The way in which companies interact with their customers has changed dramatically over the past few years. A customer’s continuing business is no longer guaranteed. As a result, companies have found that they need to understand their customers better, and to quickly respond to their wants and needs. In addition, the time frame in which these responses need to be made has been shrinking. It is no longer possible to wait until the signs of customer dissatisfaction are obvious before action must be taken. To succeed, companies must be proactive and anticipate what a customer desires.
Data Mining and Customer Relationships
The way in which companies interact with their
customers has changed dramatically over the past few years. A customer’s
continuing business is no longer guaranteed. As a result, companies have found
that they need to understand their customers better, and to quickly respond to
their wants and needs. In addition, the time frame in which these responses
need to be made has been shrinking. It is no longer possible to wait until the
signs of customer dissatisfaction are obvious before action must be taken. To
succeed, companies must be proactive and anticipate what a customer desires.
It is now a cliché that in the days of the
corner market, shopkeepers had no trouble understanding their customers and
responding quickly to their needs. The shopkeepers
would simply keep track of all of their
customers in their heads, and would know what to do when a customer walked into
the store.
But today’s shopkeepers face a much more
complex situation. More customers, more products, more competitors, and less
time to react means that understanding your customers is now much harder to do.
A number of forces are working together to increase the complexity of customer
relationships
Compressed marketing cycle times. The attention
span of a customer has decreased dramatically and loyalty is a thing of the
past. A successful company needs to reinforce the value it provides to its
customers on a continuous basis. In addition, the time between a new desire and
when it that desire is satisfied is shrinking.
Increased marketing costs. Everything costs
more. Printing, postage, special offers (and if you don’t provide the special
offer, your competitors will).
Streams of new product offerings.

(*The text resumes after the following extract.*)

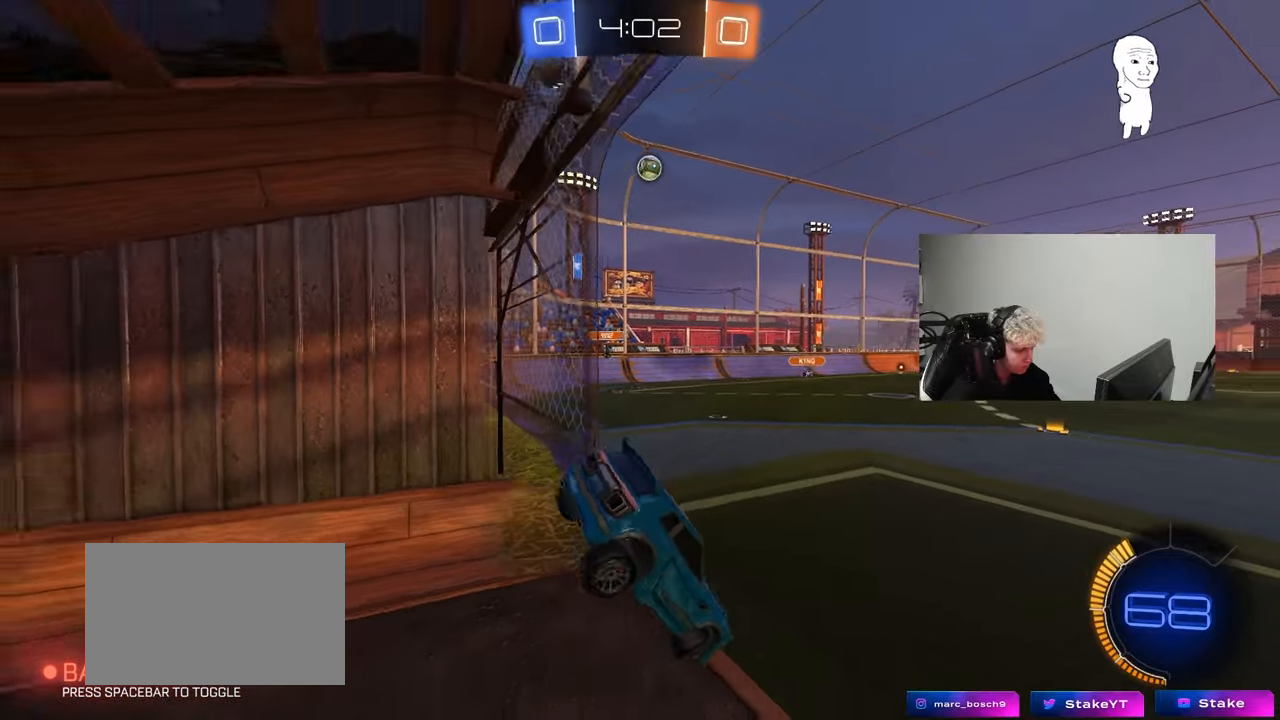
{"keys": ["w"], "mouse": [], "mouse_move": "still", "events": [[17, "shift", "up"], [150, "a", "up"], [200, "d", "down"], [200, "s", "up"], [300, "d", "up"], [333, "w", "down"]]}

Customers
want things that meet their exact needs, not things that sort-of fit. This
means that the number of products and the number of ways they are offered have
risen significantly.
Niche competitors. Your best customers also
look good to your competitors. They will focus on small, profitable segments of
your market and try to keep the best for themselves.
Successful companies need to react to each and
every one of these demands in a timely fashion. The market will not wait for
your response, and customers that you have today could vanish tomorrow.
Interacting with your customers is also not as simple as it has been in the
past.
Customers and prospective customers want to
interact on their terms, meaning that you need to look at multiple criteria
when evaluating how to proceed. You will need to automates
The Right Offer
To the Right Person
At the Right Time
Through the Right Channel
Data Mining and Customer Relationship Management
Customer relationship management (CRM) is a
process that manages the interactions between a company and its customers. The
primary users of CRM software applications are database marketers who are
looking to automate the process of interacting with customers.
To be successful, database marketers must first
identify market segments containing customers or prospects with high-profit
potential. They then build and execute campaigns that favorably impact the
behavior of these individuals. The first task, identifying market segments,
requires significant data about prospective customers and their buying
behaviors. In theory, the more data the better. In practice, however, massive
data stores often impede marketers, who struggle to sift through the massive
data to find the nuggets of valuable information.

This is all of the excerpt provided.